To the Editor: We welcome the opportunity to respond to Mr. Shi’s comments concerning our article describing the association between depression severity and risky injection drug use, measured as the frequency of sharing needles.
One concern was our categorization of the intrinsically continuous response variable. As is commonly seen in studies of risk taking, the distribution of risky injection drug use was extremely skewed. The modal response (31.2%) was at the lower limit of zero and was not amenable to standard “normalizing” transformations, and the use of techniques like ordinal least-squares regression was untenable. Would we have observed the same association had we analyzed the continuous response? It depends on whether you use the product-moment (r=0.11, p=0.27) or rank-order (rs=0.23, p<0.02) correlation coefficient. Many would dichotomize the outcome (any risk versus no risk) and use logistic regression. We did and the results were completely consistent with those reported; an increase of one standard deviation in depression severity increased the odds (adjusted for all covariates described in the article) of any use of dirty needles (risky injection drug use) by a factor of 1.92 (z=2.42, p<0.02). We constructed a four-category ordered response to better reflect the relative risk and estimated the association by using the ordered logit model. In preparing this response, we estimated the full model by using both rank-transformed and log-transformed continuous response variables. Although neither was approximately normal, the effect of depression severity was significant with both transformations, and we are convinced of the robustness of our finding. Without providing a conceptual rationale, Mr. Shi posits that HIV status and contact with drug treatment services may moderate rather than mediate the association between depression severity and high-risk behavior involving injected drugs. We found no evidence that the association between depression severity and risky injection drug use was conditioned by either treatment contact or HIV status (relevant p values exceeded 0.50).
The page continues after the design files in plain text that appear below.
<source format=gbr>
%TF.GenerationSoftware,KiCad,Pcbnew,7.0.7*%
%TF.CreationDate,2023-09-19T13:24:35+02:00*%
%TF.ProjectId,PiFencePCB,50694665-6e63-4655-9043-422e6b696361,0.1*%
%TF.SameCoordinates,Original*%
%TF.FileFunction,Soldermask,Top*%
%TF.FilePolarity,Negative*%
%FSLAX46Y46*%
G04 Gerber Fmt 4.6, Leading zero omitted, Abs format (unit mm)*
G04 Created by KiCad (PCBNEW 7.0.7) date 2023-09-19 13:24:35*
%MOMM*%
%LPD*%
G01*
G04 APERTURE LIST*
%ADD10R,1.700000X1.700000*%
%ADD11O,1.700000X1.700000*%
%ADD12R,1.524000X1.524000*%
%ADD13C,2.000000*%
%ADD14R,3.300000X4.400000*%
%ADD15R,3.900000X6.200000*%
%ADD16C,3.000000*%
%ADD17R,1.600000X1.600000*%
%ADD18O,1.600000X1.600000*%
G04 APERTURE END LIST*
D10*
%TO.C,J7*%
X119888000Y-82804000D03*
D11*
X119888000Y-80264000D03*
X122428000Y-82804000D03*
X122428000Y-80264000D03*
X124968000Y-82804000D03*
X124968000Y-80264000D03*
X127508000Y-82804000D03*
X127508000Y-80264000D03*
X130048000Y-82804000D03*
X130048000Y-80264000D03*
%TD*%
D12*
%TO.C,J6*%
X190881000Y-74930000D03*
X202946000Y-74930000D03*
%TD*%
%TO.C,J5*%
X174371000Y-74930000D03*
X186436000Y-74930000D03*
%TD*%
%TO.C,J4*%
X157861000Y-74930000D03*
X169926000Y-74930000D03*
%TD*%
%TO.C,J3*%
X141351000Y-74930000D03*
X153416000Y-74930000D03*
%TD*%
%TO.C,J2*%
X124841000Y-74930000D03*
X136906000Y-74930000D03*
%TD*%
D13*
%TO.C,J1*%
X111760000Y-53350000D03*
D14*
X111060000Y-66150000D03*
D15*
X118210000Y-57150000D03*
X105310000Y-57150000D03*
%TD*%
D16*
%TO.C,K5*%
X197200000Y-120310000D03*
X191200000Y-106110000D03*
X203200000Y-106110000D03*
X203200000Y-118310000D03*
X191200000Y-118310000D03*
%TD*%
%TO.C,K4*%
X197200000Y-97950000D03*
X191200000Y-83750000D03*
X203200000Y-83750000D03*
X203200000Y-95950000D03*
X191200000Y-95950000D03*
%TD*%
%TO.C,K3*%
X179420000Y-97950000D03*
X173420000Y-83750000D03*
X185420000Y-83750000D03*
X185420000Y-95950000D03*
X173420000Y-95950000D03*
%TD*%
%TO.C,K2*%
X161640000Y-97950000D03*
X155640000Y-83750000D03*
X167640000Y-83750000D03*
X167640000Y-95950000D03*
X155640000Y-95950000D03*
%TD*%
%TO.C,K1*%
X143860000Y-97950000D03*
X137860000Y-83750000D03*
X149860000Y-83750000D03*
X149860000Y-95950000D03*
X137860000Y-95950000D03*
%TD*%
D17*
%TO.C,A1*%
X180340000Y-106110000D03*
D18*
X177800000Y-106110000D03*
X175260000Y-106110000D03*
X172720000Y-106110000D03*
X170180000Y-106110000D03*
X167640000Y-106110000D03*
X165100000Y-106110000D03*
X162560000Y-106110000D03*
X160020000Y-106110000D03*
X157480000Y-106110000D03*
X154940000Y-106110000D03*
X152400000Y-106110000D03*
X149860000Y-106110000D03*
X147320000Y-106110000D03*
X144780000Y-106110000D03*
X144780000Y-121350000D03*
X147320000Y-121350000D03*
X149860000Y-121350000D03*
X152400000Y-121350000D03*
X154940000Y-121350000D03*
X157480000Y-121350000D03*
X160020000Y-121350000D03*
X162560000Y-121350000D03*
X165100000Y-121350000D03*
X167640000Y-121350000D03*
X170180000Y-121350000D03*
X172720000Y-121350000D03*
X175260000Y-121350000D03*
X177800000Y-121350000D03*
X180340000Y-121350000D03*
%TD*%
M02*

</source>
Given our relatively small group size, the statistical power to detect moderator effects was low, and these hypotheses may merit future inquiry.
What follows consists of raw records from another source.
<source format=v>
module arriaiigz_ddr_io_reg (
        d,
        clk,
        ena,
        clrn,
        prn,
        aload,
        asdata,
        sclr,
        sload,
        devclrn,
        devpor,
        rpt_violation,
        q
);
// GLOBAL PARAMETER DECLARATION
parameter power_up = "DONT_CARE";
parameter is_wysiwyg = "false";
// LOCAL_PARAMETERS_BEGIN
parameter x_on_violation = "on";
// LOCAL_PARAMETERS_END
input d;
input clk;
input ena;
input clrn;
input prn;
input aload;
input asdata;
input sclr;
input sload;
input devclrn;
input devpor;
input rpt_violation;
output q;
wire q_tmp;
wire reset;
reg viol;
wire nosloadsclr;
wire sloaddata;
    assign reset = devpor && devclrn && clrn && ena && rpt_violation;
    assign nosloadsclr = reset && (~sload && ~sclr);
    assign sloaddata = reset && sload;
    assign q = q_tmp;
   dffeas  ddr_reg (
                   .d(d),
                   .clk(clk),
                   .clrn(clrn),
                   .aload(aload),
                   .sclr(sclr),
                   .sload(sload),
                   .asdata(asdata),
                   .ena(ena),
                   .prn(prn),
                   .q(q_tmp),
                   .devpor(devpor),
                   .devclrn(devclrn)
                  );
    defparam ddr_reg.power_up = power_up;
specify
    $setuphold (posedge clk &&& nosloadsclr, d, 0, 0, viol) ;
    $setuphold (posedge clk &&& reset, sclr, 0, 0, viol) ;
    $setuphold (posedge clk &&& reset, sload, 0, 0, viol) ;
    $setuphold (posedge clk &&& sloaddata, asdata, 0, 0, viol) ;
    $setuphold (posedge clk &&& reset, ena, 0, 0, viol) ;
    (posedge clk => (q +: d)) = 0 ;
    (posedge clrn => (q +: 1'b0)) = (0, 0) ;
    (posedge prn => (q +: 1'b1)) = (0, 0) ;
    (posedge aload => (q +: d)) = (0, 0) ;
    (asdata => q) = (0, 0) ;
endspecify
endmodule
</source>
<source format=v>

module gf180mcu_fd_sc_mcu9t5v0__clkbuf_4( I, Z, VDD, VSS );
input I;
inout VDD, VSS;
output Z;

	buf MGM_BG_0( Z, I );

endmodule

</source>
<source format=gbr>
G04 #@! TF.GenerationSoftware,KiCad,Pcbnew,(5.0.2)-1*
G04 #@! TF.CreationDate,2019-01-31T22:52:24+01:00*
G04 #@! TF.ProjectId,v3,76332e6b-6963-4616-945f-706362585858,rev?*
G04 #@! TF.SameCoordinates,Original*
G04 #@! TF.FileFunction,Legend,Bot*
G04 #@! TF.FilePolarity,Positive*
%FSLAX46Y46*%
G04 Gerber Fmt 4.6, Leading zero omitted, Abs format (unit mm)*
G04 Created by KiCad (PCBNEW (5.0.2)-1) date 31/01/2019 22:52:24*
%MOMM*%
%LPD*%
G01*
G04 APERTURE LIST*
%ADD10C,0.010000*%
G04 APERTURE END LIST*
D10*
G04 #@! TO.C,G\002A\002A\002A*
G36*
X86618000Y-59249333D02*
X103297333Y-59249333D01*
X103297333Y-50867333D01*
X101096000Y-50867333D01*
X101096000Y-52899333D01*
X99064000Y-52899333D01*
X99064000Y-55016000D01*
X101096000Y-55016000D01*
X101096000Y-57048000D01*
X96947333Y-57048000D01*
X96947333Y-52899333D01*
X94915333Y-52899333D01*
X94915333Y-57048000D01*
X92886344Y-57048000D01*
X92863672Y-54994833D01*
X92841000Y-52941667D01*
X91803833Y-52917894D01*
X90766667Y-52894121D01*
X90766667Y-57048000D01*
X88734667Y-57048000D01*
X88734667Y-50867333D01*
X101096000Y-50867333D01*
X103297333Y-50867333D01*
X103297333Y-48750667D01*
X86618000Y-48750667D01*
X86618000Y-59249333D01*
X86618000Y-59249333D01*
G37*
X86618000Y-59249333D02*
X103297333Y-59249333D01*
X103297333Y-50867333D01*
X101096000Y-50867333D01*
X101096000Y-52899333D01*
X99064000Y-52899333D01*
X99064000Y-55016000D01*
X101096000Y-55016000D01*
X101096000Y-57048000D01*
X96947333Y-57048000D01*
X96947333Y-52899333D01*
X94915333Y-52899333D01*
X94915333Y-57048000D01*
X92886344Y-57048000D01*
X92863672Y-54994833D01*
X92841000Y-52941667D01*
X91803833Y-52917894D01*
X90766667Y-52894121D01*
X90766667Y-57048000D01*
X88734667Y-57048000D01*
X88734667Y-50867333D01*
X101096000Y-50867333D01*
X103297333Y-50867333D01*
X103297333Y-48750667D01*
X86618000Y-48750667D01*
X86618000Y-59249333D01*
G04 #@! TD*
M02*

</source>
We included total injection frequency as a covariate because we thought it a likely confound; its inclusion had virtually no substantive effect on the observed association between depression severity and risky injection drug use. Although it was not explicated in the published article, we examined the association between depression severity and total injection frequency by using a range of transformations, categorizations, and measures of association. There was no statistically reliable evidence that these variables were associated, and we discussed these issues.
To satisfy Journal word limits, articles must often present reconstructed summaries of deeper research processes. Most of Mr. Shi’s questions and concerns were addressed in the process of inquiry but were left on “the cutting room floor.” Notwithstanding, the association of major depression and needle sharing has clear clinical implications and is worthy of continued study.